I discovered this in January, shortly after I got here, when during one of my long walks I crossed the Puente Racamalac (also called the Puente Condell), a rainbow-shaped footbridge in the Parque Balmaceda. I was reminded of it again on Valentine’s Day, when near the end of another long walk I crossed the bridge while two TV news crews were shooting some footage, presumably for a timely feature on the love locks, which I presumably wrecked by being a stout, sweaty, middle-aged American.
What’s most interesting to me, as a social historian, is that this custom is not an ancient one, but rather very new. In fact, it seems to have arrived in Chile only in 2012, following the release of the hit, Spanish romantic drama, Tengo ganas a ti. In that movie, the main male character pledges his love to the main female character with a lock on a bridge, in this case the Pont d’en Gómez in Girona, Catalonia. Here’s the scene:
https://www.youtube.com/watch?v=Zv-7gSQHNLI
The 2012 Spanish movie Tengo ganas de ti (In English, I Want You) is based on a hit Italian movie from 2007, Ho voglia di te, which in turn was based on a 2006, best-selling romance novel of the same name by the Italian screenwriter and novelist, Frederico Moccia.
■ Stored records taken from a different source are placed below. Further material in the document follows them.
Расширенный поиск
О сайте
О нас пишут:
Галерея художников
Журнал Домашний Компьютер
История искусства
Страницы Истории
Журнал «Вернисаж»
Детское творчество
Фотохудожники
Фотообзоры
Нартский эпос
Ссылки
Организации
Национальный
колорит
For a social historian, or a cultural anthropologist, what makes the spread of this custom so interesting and amusing is that Moccia invented the whole ritual of love locks and thrown keys from scratch when he wrote his romance.
Moccia, 44, says he just dreamed up the ritual. “I liked the idea of tying locks to love because it is more solid, tangible,” he said. The book sold 1.1 million copies, the movie version came out – and soon life began imitating art.
The original lock scene of the book and the Italian movie was the famous Ponte Milvio over the Tiber River, built in 115BC, and site of the battle that made Constantine the first Christian emperor in 312AD.
As testament to how fast things spread in the modern world, within a few months of the Italian movie appearing, the city authorities in Rome had to start cutting locks off the bridge, lest the weight of them collapse the ancient structure. A similar dynamic has played out across Europe. In Paris, a footbridge over the Seine near the Louvre, the Pont des Artes, was also recently in danger of collapsing from the weight of Moccia’s love locks. The Parisian authorities responded with bolt cutters and social media. The lovers of Paris responded by moving to the Pont de l’Archevêché near Notre Dame.
I suspect that within the next year or so, two things will happen. First, the City of Santiago will begin to worry about weight of the accumulating candados de amor and take measures to prevent the collapse of the Puente Racamalac. And, second, the custom of love locks will begin to appear in the United States and Canada.
Curiously, Moccia’s novel has not yet been translated into English, despite doing very well in French, Spanish, Portuguese, German, Russian and Chinese. However, as we’ve seen with the spread of roadside memorials, something introduced to American roads via Mexican immigrants, sentimental customs have a way of getting to the USA and spreading rapidly.
So, look for love locks on an American bridge near you, coming soon.
“within a few months of the Italian movie appearing, the city authorities in Rome had to start cutting locks off the bridge”
I wonder how many relationships they prematurely ended by doing that?
The City of Paris continues to fight a losing battle against the love lock. It’s only a matter of time before a bridge collapses, or around-the-clock guards are posted to stop this.